Monitoring & Metrics
Chango samples CPU% and resident memory of every host and every managed component process and keeps a short in-memory history that backs the admin UI's CPU / memory charts. The metrics layer is built in — no Prometheus / Grafana / external agent is required to see the cluster's resource usage.
What is sampled
| Sample | Source | Cadence |
|---|---|---|
| Node CPU / memory | /proc/loadavg, /proc/meminfo, /proc/stat on each NM |
Pulled by the leader from each NM every chango.metrics.collect.interval.seconds (default 10 s) |
| Component CPU / memory | ps -p <pid> -o %cpu=,rss= on the NM that hosts the instance |
Same cadence; one ps per managed process |
| Component alive | ProcessHandle.of(pid).isAlive() |
Same cadence |
For components whose pid file lives in a 0700 directory (Trino's var/var/run/launcher.pid, ZooKeeper sometimes), the NM falls back to sudo cat to read it. The pid that ends up in the metric record is the one the chango master tracks for stop / restart.
How the data flows
- The leader (and only the leader) runs the
ComponentMetricsCollectorthread on a fixed interval. - For each managed
ComponentInstance, the leader resolves which NM hosts it and sendsOpCode.COMPONENT_METRICS_REQover the internal NIO protocol. - The NM runs
psagainst the instance's pid and returns{ cpu, memRss, alive }as JSON. - The leader appends a
Sample(ts, instanceId, cpu, memRss) to an in-memory circular buffer. Older samples pastchango.metrics.retention.seconds(default 3600 s) are evicted. - The admin UI's per-cluster page polls
/admin/api/<component>/<clusterId>/metricsevery 5 s and renders the recharts line chart from the returned series.

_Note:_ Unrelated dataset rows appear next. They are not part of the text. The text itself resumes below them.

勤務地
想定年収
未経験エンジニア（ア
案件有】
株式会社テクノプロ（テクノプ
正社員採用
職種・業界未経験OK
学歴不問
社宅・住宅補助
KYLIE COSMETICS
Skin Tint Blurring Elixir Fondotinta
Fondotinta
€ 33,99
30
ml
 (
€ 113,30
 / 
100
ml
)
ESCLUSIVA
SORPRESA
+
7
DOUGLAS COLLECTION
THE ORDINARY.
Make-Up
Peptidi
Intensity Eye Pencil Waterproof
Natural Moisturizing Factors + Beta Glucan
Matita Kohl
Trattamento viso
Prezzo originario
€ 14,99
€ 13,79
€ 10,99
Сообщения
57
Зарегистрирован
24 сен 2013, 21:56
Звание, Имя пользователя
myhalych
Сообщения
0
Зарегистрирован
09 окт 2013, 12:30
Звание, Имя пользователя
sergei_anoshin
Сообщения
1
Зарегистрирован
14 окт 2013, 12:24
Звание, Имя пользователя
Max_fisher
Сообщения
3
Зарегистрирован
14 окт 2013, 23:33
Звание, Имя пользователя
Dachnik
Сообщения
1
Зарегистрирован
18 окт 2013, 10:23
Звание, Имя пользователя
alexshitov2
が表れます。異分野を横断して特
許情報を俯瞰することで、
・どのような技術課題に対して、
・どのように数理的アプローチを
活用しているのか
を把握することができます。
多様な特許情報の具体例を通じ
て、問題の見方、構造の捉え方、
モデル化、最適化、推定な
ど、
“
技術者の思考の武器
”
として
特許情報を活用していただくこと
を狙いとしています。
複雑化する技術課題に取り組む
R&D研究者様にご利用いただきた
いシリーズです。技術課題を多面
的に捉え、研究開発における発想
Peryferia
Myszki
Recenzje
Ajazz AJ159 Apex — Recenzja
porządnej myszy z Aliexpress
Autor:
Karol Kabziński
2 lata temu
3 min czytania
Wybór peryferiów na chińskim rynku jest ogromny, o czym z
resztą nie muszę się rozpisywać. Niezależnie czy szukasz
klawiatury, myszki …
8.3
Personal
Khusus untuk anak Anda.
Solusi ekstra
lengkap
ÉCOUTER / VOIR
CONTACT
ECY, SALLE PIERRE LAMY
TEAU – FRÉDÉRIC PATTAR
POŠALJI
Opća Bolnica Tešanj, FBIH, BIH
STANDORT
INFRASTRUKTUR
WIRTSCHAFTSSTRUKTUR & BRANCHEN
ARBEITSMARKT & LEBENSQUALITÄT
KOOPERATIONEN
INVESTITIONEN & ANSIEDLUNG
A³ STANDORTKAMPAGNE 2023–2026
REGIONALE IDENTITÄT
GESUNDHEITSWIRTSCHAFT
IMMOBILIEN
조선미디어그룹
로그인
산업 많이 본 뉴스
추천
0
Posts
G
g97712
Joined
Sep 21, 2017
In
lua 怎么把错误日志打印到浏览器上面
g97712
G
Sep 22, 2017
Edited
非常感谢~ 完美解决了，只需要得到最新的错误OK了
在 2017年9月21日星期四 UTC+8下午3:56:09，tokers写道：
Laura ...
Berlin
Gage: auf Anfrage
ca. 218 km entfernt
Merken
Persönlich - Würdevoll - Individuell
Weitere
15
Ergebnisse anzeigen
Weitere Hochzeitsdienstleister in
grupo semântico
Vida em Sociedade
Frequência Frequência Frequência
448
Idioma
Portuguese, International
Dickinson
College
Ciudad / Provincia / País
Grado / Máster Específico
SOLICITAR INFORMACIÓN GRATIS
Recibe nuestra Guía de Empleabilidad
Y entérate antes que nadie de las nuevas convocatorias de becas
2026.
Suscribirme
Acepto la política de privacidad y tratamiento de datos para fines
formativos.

Followers do not collect — they do not have authoritative inventory. After a leader change the new leader's history is empty for the first interval, then populates.
In-memory only
The metric history is held only in the leader's JVM heap. A master restart resets the chart back to zero. There is no on-disk persistence of metric samples and no external Prometheus shipping (out of the box). This is a deliberate tradeoff — metric stores are an entirely separate operational layer, and most teams already have one. What chango provides is the admin-UI dashboard.
To ship metrics to a real time-series database, run a node_exporter / process_exporter alongside chango and scrape per host. The chango master also exposes the same JSON the UI uses, so a small adapter can scrape /admin/api/.../metrics directly.
What the admin UI shows
Per cluster page (Trino cluster, Spark cluster, …) carries two charts:
- CPU% — one line per instance in the cluster, last hour.
- Memory (RSS, MB) — one line per instance in the cluster, last hour.
Per chango-cluster page also shows node-level CPU / memory across every NM in the fleet.
Process health
Beyond CPU / memory, every component instance carries a textual status (STARTING / RUNNING / STOPPING / STOPPED / ERROR). Chango derives that from:
- The last lifecycle action it issued (
start→ STARTING,stop→ STOPPING). - The NM's liveness signal (the
psandProcessHandle.isAlive()checks above). - A successful pid read after start (no pid file → ERROR).
If a component process dies outside of chango's control (OOM, segfault, manual kill), the next metrics interval flips it to "alive = false" and the chango master moves the status to ERROR. The cluster page surfaces the failure within ~10 s.
Tuning
| Knob | Default | Purpose |
|---|---|---|
chango.metrics.collect.interval.seconds |
10 | How often the leader walks every component and asks each NM for samples |
chango.metrics.retention.seconds |
3600 | How long the in-memory history is kept |
chango.component.op.timeout.ms |
120000 | Timeout for individual COMPONENT_METRICS_REQ to a slow NM — keep high enough to not race |
Increasing the interval lowers admin-side overhead at the cost of chart resolution; raising the retention buys longer history at the cost of leader JVM heap (each sample is ~64 bytes).